Monday, March 29, 2010

Host Family Tips - Driving

Driving
 
Yes, some au pairs drive.  In my experience 90 % come over with International Driver's Licenses.  However, the process to get these licenses vary greatly from country to country.  Based on the hundreds of au pairs I've worked with over the years:

25% I would put in my car the day they arrive in the US, 

25% I would ride with for a week to make sure they understood the local signs and area; 

25% I would work with for a month or two before they drove my car alone; and the last 

25% I would never put in my car.  

If you need a driver, the trick is to figure out what group your au pair is in.

Some countries have very rigorous training to get a license like Germany.  If they have driven the autobahn there probably isn't many places in the US they couldn't drive.  Other countries or in rural areas, even though the au pair may drive daily, it could be on a one lane village road and it may take months for the au pair to feel comfortable on a beltway.

Au pairs with race car in VA Beach!

When you interview the au pair; ask specific questions about driving if it is important to your family.  Do you drive daily, weekly, monthly?  Whose car?
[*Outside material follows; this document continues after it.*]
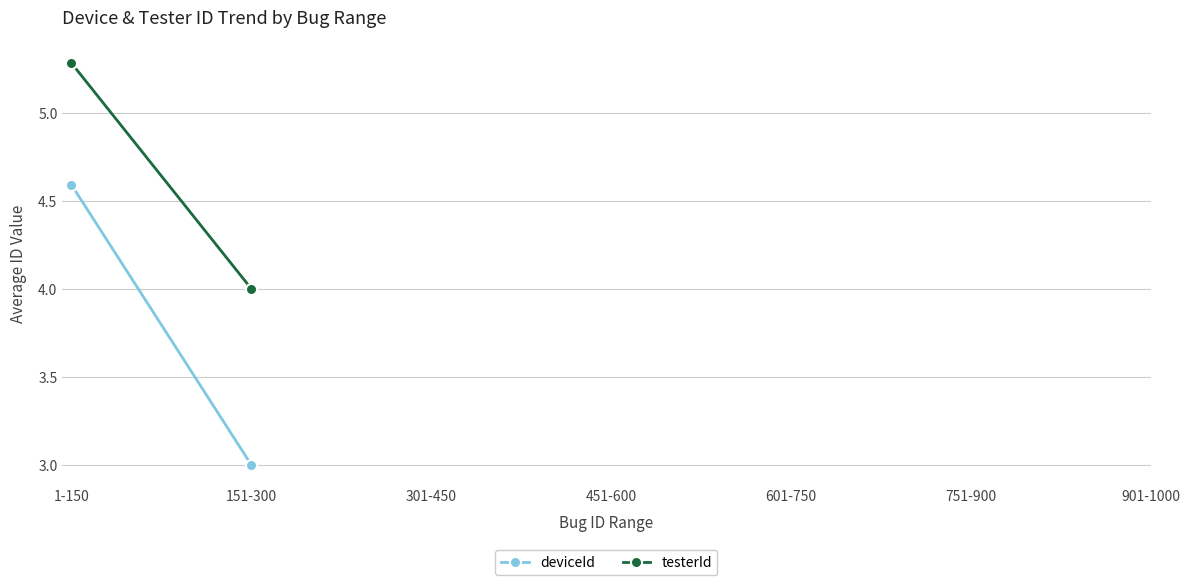

What is the value of the testerId point at the 1st from the left?

5.3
Are you going to school, work, or shopping every once in a while?  How  many lanes are on the road?  What kind of weather conditions do you drive in?  Be realistic, if they are in Ecuador they will probably not have experience driving in the snow.

Most US Citizen's understand that our driver's license process differs from state to state; so it is hard for me to go through the process for all 50 States on what your au pair should do when she arrives.  Just know that she should be getting a US license from the state where she resides with you.  Check with your local representative to find out what her process will be and how you can help her.

One last thing, insurance.  You need to add her to your car insurance if she will be driving your vehicles.  In my experience this is a very easy phone call to your agent.  I just explain I have a new au pair, how long she has been licensed (in her country), and that she will be occasionally driving my car.  My rates have varied over the years, but never gone up more than $25 per month for them to be added to an existing policy.  The rates do vary by the age of the au pair, so check with your agent if you think it might be an issue.

Personally I highly recommend letting an au pair drive, even if it is just for personal reasons.  There is nothing worse than an au pair who is stuck at your home with no way to get out and see friends or local attractions.  Even if you share a vehicle, which is what I have always done, they can use the car in the evenings if they are off and you're not using it.  This way they don't feel so trapped, and you don't feel like a driving service.

Monday, March 1, 2010

Au Pair Tips - What Annoys Host Families

What Annoys Host Families?
 
  1. Showing up for work late or not ready to take over.  The primary complaint is that au pairs wake up a few minutes before they are supposed to start and have not showered, dressed, or eaten breakfast when they are supposed to start.  Remember that your work hours are exactly that – work hours.  You are supposed to be watching the children, doing chores or driving to pick up the children.  You can’t do this if you are still getting dressed or eating.  This means that starting your breakfast when you are supposed to be watching the child is not ok.  Also, if you appear on the scene on the exact moment you are supposed to start, it doesn’t give your host parent any time to give you instructions before they go out the door. 
  2. Eating habits and costs.  Most families are very accommodating in buying food for you that you like or giving you some money for food that you desire.  Some families feel that au pairs either A. Eat everything in the cabinets or refrigerator without asking, or B. buy expensive food with the host parents’ money.  Please be sensitive to the fact that there are others in the house and that perhaps some special food has been purchased for a party they are having or for special needs of the children.  If you are unsure about what you are allowed to eat – ask!  Also, if your host family allows you to use their money/credit cards to buy food – then please realize that this money is not limitless – you should not be constantly buying expensive prepared foods, snacks, sodas and candies with your host family’s money.  Make sure you give them a receipt from the grocery/drug store and ask them before you buy things if it is ok for you to buy certain things you like.  You should be willing to prepare some of your own meals (if you aren’t eating with the host family).  Your host family is responsible for feeding you but that does not mean that they have to pay for the most expensive option or for every extra sweet snack you desire.  You are supposed to use your pocket money for this.  Also, if you eat with your host family – please make sure you help with dinner in some way (either cooking or cleaning up).
  3. Rushing out the door at the end of the day or hanging around the host families too much.  Either extreme is generally not good.  Host families want you to have fun and go out and host parents occasionally need their privacy, so give them some space if you find yourself at home a lot.  On the other hand, if you are running out the door the second you are done with work every day, this is also not good.  It sends the message that you are only here to socialize with friends and don’t want a relationship with the host family.  Each family is different in their expectations.  Remember that many host families will not tell you that you are in the way or that you should stay home or eat dinner with them sometimes.  They feel uncomfortable saying these things and worry that you will either go out more or stay home more but will resent it.  The best bet is to strike a happy medium.  Also – remember that most host families LOVE to hear about their kids and enjoy it when you tell them something fun you did with their kids or something good or helpful their kids did.  This shows you like being with their children and makes them feel you are doing a good job.  Reserve negative comments about the kids for times the children are not present.